In my add above, I mentioned transaction.c line numbers 165 and 167 were called out. I re-checked my hand-written notes. It's 165 and 177. This makes more sense - the two lines are spin_lock and spin_unlock lines.
Since I see a failure in the same situation on x86, I've decided to adjust the summary slightly and mark it for all platforms. The way to induce the problem is the same but what happens to the system is different. I think it's likely related.
Umm, now I'm confused. The first report here was in the middle of a wget(1), with no mention of CD at all. Now we've got a set of CD reports, involving ext3, with no backtraces. Are you telling us that the initial one was involving CD too? And is it really an ext3 CD (!), or what? #132152 looks completely unrelated at first glance. Given that this is reproducible, please try to hook up a serial console and capture a trace.
Good point - sorry about that. Mounting/unmounting the CD is the only way I can make the problem happen easily. You're right that the wget was the frist way I hit the problem. Maybe I shouldn't have changed the subject like that. For the ia32 box, there isn't a backtrace - it hangs forever with spinlock messages. If you're sure that's a separate issue, we can file a different bug on it. But since the trigger is the same, I was thinking they could be related. Do you want me to force a backtrace using magic sys req? For ia64, I've included several backtrace attachments.

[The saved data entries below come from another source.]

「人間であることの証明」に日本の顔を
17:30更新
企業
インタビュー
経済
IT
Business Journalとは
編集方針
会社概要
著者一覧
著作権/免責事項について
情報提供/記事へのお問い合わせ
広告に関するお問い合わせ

I guess I'm too used to kdb. I guess the closest we could do is dumping the registers from sysrq. I could patch in KDB if that would help.
Again, what sort of fs is on the CD? And yes, for hangs, the more information the better: at a very minimum, alt-sysrq-t and -p will help. If you have time to get at it with kdb, then sure, the more information you can capture the better.
For tiamat, the ia32 box, it's the rhel4 boot.iso and it mounts as iso9660. For ia64, it's the boot.iso for rhel4 ia64.
This problem seems to be gone. I tested with fedora core nightly Oct 12. Closing.